Do zbrodni doszło w 2015 roku. Wtedy policja twierdziła, że Cansarbero, uznawany przez magazyn "Rolling Stone" za najlepszego hiszpańskojęzycznego rapera, popełnił samobójstwo, skacząc z 10. piętra budynku. Wcześniej miał zabić partnera swojej menedżerki, Carlosa Molnara.

Śmierć 26-letniego muzyka zaszokowała jego fanów i rodzinę. Wielu nie chciało uwierzyć w taką wersję zdarzeń. Ostatecznie prokuratura powtórnie wszczęła śledztwo w tej sprawie. Teraz Prokurator Generalny Wenezueli opublikował nagranie, na którym do popełnienia obu zbrodni przyznała się Natalia Améstica. Zeznała, że odurzyła rapera, a potem, przy pomocy swojego brata, wyrzuciła ciało mężczyzny z 10. piętra.

Podała herbatę ze środkiem odurzającym

Kobieta stwierdziła, że wpadła w szał, gdy dowiedziała się, że raper nie chce z nią już dłużej współpracować. Nie zamierzał także dzielić się z nią zyskami za trasę koncertową, którą miała mu zorganizować. Te informacje przekazał jej przyjaciel rapera i jego producent Carlos Molnar. W życiu prywatnym Améstica i Molnar przez lata byli parą.

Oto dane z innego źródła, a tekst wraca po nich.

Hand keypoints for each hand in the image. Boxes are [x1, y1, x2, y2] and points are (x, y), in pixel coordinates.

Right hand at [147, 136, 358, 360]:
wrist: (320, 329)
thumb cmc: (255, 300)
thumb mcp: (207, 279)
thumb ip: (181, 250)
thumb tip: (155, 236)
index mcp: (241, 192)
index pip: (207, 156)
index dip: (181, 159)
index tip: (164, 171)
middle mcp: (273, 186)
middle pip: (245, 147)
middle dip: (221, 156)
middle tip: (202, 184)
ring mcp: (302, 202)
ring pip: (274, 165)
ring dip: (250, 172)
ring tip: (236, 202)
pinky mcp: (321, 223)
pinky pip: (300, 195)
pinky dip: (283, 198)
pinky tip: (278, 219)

Kobieta zeznała, że te wszystkie informacje bardzo ją wzburzyły. Sprawili mi tyle bólu - mówiła na nagraniu.

Obaj mężczyźni odwiedzili kobietę w jej mieszkaniu w wenezuelskim Maracay 19 stycznia 2015 roku. Zrobiła im herbatę, do której dodała bardzo mocny środek uspokajający.

Potem dźgnęła nożem w szyję swojego partnera. Raper zauważył to zdarzenie. Był już jednak pod wpływem środków odurzających i upadł na sofę. Gdy zasnął, kobieta także jego dźgnęła dwukrotnie nożem. Potem zadzwoniła do swojego brata, by jej pomógł.

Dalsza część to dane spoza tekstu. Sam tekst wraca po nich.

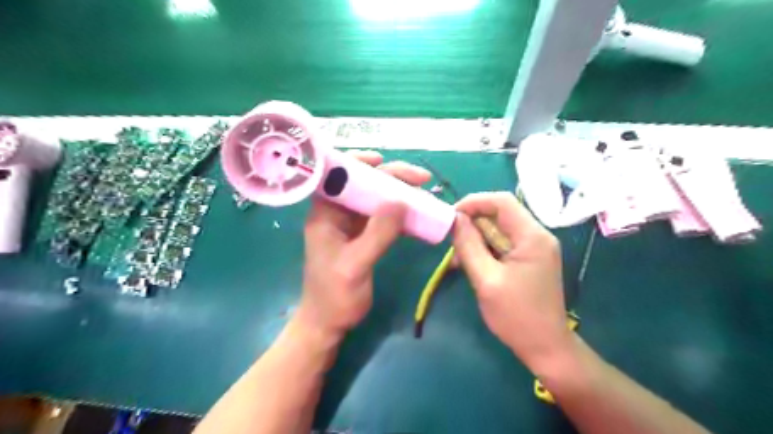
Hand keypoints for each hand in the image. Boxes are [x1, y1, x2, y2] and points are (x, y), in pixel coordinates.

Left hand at [297, 150, 432, 339]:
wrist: (328, 323)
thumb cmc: (334, 296)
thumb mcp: (356, 265)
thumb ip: (378, 233)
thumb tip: (401, 201)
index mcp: (324, 213)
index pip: (337, 175)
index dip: (358, 162)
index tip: (383, 160)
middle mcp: (336, 213)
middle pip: (362, 183)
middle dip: (389, 177)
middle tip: (420, 179)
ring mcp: (349, 224)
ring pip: (374, 198)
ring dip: (397, 193)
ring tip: (423, 191)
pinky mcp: (361, 236)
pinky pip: (381, 216)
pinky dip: (398, 212)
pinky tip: (415, 212)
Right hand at [454, 194, 572, 372]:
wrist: (546, 347)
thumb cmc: (516, 316)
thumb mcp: (486, 280)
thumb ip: (469, 245)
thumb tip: (455, 219)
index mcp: (532, 236)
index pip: (501, 201)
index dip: (473, 202)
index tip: (450, 217)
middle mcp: (537, 235)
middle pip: (500, 213)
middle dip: (472, 223)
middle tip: (452, 242)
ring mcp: (534, 247)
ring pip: (499, 228)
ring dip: (476, 238)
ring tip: (458, 259)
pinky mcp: (529, 258)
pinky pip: (503, 243)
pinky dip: (484, 249)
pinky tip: (471, 264)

Kilka osób pomagało zacierać ślady zbrodni

Améstica zenała, że jej brat przybył na miejsce z trzema funkcjonariuszami wenezuelskiego wywiadu Sebin. To oni zaaranżowali całą scenę tak, by wyglądało jakby to raper pobił się ze swoim producentem, zadźgał go, a potem popełnił samobójstwo, wyskakując z 10. piętra.

Gdy na miejsce przybyła ekipa dochodzeniowo-śledcza, policjanci od razu zorientowali się, że samobójstwo zostało upozorowane - zeznał brat kobiety. Funkcjonariusze w zamian za milczenie zażądali 10 tys. dolarów. Biorąc pod uwagę okoliczności, oczywiście się na to zgodziłem - zeznał mężczyzna.

Teraz biuro Prokuratora Generalnego Wenezueli poinformowało, że w związku z tymi zabójstwami zatrzymało byłą menadżerkę, jej brata, kilku oficerów wywiadu i trzech policjantów.